Israel has recently seen the development of green energy alternatives such as electric cars, as well. And like gas, alternative vehicles have come to market without either government subsidies or overly burdensome regulations.
But while the natural gas opportunity has yet to be fully implemented, innovative economic models for electric vehicles (EVs) have come to Israel and failed.
“One of the unexpected things to go wrong was that [celebrated EV company Better Place] didn’t get much help from Israel,” writes Marc Gunther at Yale’s Environment 360. “Israel — unlike the U.S. — provides no subsidies to EVs,” Gunther explains. Other factors that hurt Better Place’s model include local bureaucracy and high taxes that hindered the company’s efforts to drive down costs.
But compare that record to the American EV market and you see that plentiful federal subsidies do not make a bit of difference. President Obama has certainly been generous, offering rebates to EV buyers to offset the higher price tag and pumping billions of taxpayer money into the industry. To no avail, says Reuters, as “consumers continue to show little interest in electric vehicles.” In fact, Reuters reported, “the public’s lack of appetite for battery-powered cars persuaded the Obama administration … to back away from its aggressive goal to put 1 million electric cars on U.S. roads by 2015.”
And while the Obama administration has been hot for electric cars it has been cool to natural gas and oil.

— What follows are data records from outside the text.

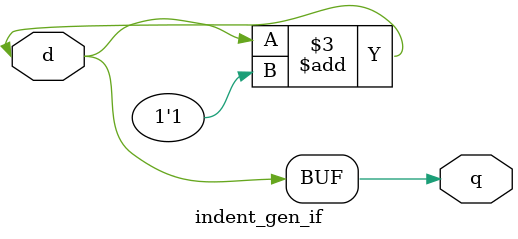
<source format=v>
module indent_gen_if #(parameter P = 0)
   (input d, output reg q);
   
   generate
      if (P == 0) begin
         always @(*)
           q = d;
      end
      
      if (P == 1) begin
         always @(*) begin
            q = d;
         end
      end
      
      if (P == 1) begin
         always @(*)
           q = d;
      end
      else begin
         always @(*)
           q = d + 1'b1;
      end
   endgenerate
   
endmodule

</source>
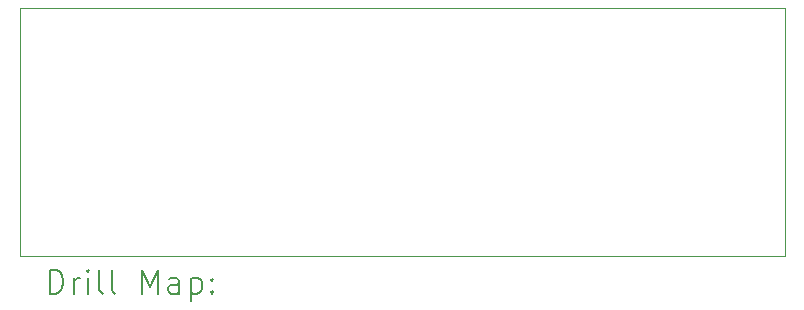
<source format=gbr>
%TF.GenerationSoftware,KiCad,Pcbnew,7.0.9*%
%TF.CreationDate,2023-12-13T20:57:05-06:00*%
%TF.ProjectId,12V to 5V converter,31325620-746f-4203-9556-20636f6e7665,1.0*%
%TF.SameCoordinates,Original*%
%TF.FileFunction,Drillmap*%
%TF.FilePolarity,Positive*%
%FSLAX45Y45*%
G04 Gerber Fmt 4.5, Leading zero omitted, Abs format (unit mm)*
G04 Created by KiCad (PCBNEW 7.0.9) date 2023-12-13 20:57:05*
%MOMM*%
%LPD*%
G01*
G04 APERTURE LIST*
%ADD10C,0.100000*%
%ADD11C,0.200000*%
G04 APERTURE END LIST*
D10*
X10025000Y-10350000D02*
X10025000Y-8250000D01*
X10025000Y-8250000D02*
X16500000Y-8250000D01*
X16500000Y-8250000D02*
X16500000Y-10350000D01*
X16500000Y-10350000D02*
X10025000Y-10350000D01*
D11*
X10280777Y-10666484D02*
X10280777Y-10466484D01*
X10280777Y-10466484D02*
X10328396Y-10466484D01*
X10328396Y-10466484D02*
X10356967Y-10476008D01*
X10356967Y-10476008D02*
X10376015Y-10495055D01*
X10376015Y-10495055D02*
X10385539Y-10514103D01*
X10385539Y-10514103D02*
X10395063Y-10552198D01*
X10395063Y-10552198D02*
X10395063Y-10580770D01*
X10395063Y-10580770D02*
X10385539Y-10618865D01*
X10385539Y-10618865D02*
X10376015Y-10637912D01*
X10376015Y-10637912D02*
X10356967Y-10656960D01*
X10356967Y-10656960D02*
X10328396Y-10666484D01*
X10328396Y-10666484D02*
X10280777Y-10666484D01*
X10480777Y-10666484D02*
X10480777Y-10533150D01*
X10480777Y-10571246D02*
X10490301Y-10552198D01*
X10490301Y-10552198D02*
X10499824Y-10542674D01*
X10499824Y-10542674D02*
X10518872Y-10533150D01*
X10518872Y-10533150D02*
X10537920Y-10533150D01*
X10604586Y-10666484D02*
X10604586Y-10533150D01*
X10604586Y-10466484D02*
X10595063Y-10476008D01*
X10595063Y-10476008D02*
X10604586Y-10485531D01*
X10604586Y-10485531D02*
X10614110Y-10476008D01*
X10614110Y-10476008D02*
X10604586Y-10466484D01*
X10604586Y-10466484D02*
X10604586Y-10485531D01*
X10728396Y-10666484D02*
X10709348Y-10656960D01*
X10709348Y-10656960D02*
X10699824Y-10637912D01*
X10699824Y-10637912D02*
X10699824Y-10466484D01*
X10833158Y-10666484D02*
X10814110Y-10656960D01*
X10814110Y-10656960D02*
X10804586Y-10637912D01*
X10804586Y-10637912D02*
X10804586Y-10466484D01*
X11061729Y-10666484D02*
X11061729Y-10466484D01*
X11061729Y-10466484D02*
X11128396Y-10609341D01*
X11128396Y-10609341D02*
X11195062Y-10466484D01*
X11195062Y-10466484D02*
X11195062Y-10666484D01*
X11376015Y-10666484D02*
X11376015Y-10561722D01*
X11376015Y-10561722D02*
X11366491Y-10542674D01*
X11366491Y-10542674D02*
X11347443Y-10533150D01*
X11347443Y-10533150D02*
X11309348Y-10533150D01*
X11309348Y-10533150D02*
X11290301Y-10542674D01*
X11376015Y-10656960D02*
X11356967Y-10666484D01*
X11356967Y-10666484D02*
X11309348Y-10666484D01*
X11309348Y-10666484D02*
X11290301Y-10656960D01*
X11290301Y-10656960D02*
X11280777Y-10637912D01*
X11280777Y-10637912D02*
X11280777Y-10618865D01*
X11280777Y-10618865D02*
X11290301Y-10599817D01*
X11290301Y-10599817D02*
X11309348Y-10590293D01*
X11309348Y-10590293D02*
X11356967Y-10590293D01*
X11356967Y-10590293D02*
X11376015Y-10580770D01*
X11471253Y-10533150D02*
X11471253Y-10733150D01*
X11471253Y-10542674D02*
X11490301Y-10533150D01*
X11490301Y-10533150D02*
X11528396Y-10533150D01*
X11528396Y-10533150D02*
X11547443Y-10542674D01*
X11547443Y-10542674D02*
X11556967Y-10552198D01*
X11556967Y-10552198D02*
X11566491Y-10571246D01*
X11566491Y-10571246D02*
X11566491Y-10628389D01*
X11566491Y-10628389D02*
X11556967Y-10647436D01*
X11556967Y-10647436D02*
X11547443Y-10656960D01*
X11547443Y-10656960D02*
X11528396Y-10666484D01*
X11528396Y-10666484D02*
X11490301Y-10666484D01*
X11490301Y-10666484D02*
X11471253Y-10656960D01*
X11652205Y-10647436D02*
X11661729Y-10656960D01*
X11661729Y-10656960D02*
X11652205Y-10666484D01*
X11652205Y-10666484D02*
X11642682Y-10656960D01*
X11642682Y-10656960D02*
X11652205Y-10647436D01*
X11652205Y-10647436D02*
X11652205Y-10666484D01*
X11652205Y-10542674D02*
X11661729Y-10552198D01*
X11661729Y-10552198D02*
X11652205Y-10561722D01*
X11652205Y-10561722D02*
X11642682Y-10552198D01*
X11642682Y-10552198D02*
X11652205Y-10542674D01*
X11652205Y-10542674D02*
X11652205Y-10561722D01*
M02*

</source>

As John Hanger, former head of Pennsylvania’s Department of Environmental Protection and a Democratic candidate for governor explains, the Obama administration hasn’t exactly taken a “drill baby drill” attitude but neither is it at war with gas and oil. “The single biggest expansion [in demand] for gas has been electric power [because of] Obama’s war on coal,” Hanger explains. “The effect is benefiting gas but that doesn’t mean it was pro-gas in its intent,” Hanger admits.
That point is reinforced in a new bipartisan government report critiquing the administration for delays approving drilling on federal lands. According to the Congressional Research Service, “all of the increase (in oil and natural gas production) from FY2007 to FY2012 took place on non-federal lands, and the federal share of total U.S. crude oil production fell by about seven percentage points.” The report says that production of natural gas on federal land decreased from 5.5 trillion cubic feet to 3.7 trillion cubic feet. “In general,” report author Marc Humphries concludes, “the regulatory framework for developing resources on federal lands will likely remain more involved and time-consuming than that on private land.” Oil and gas production on private land is booming meanwhile, which explains Hanger’s happy-talk about production spikes during Obama’s tenure.
The administration has done nothing to expedite permits for liquefied natural gas export terminals due to political haggling over whether all this domestic cheap gas should be forced to stay home and also because gas exports are opposed by environmentalists who fear increased production will result.
The State Department continues to delay a decision about the Keystone XL pipeline and President Obama himself spoke negatively of the pipeline in meetings with House Republicans. Isn’t this the same man who said he was pursuing an “all of the above” energy strategy?
So while the Israeli government has been keeping its hands off energy opportunities and letting the market decide what will work, the Obama administration has been pumping taxpayer funds into an electric car sink hole and refusing to embrace the natural gas opportunity.
Clearly, Mr. Obama could stand a lesson from Mr. Netanyahu on why it is in the national interest to support all domestic energy opportunities and trust the free market to generate economic growth.
(Abby W. Schachter, a Pittsburgh-based political columnist wrote “Energy Independence and its Enemies” for the June 2012 issue of Commentary.)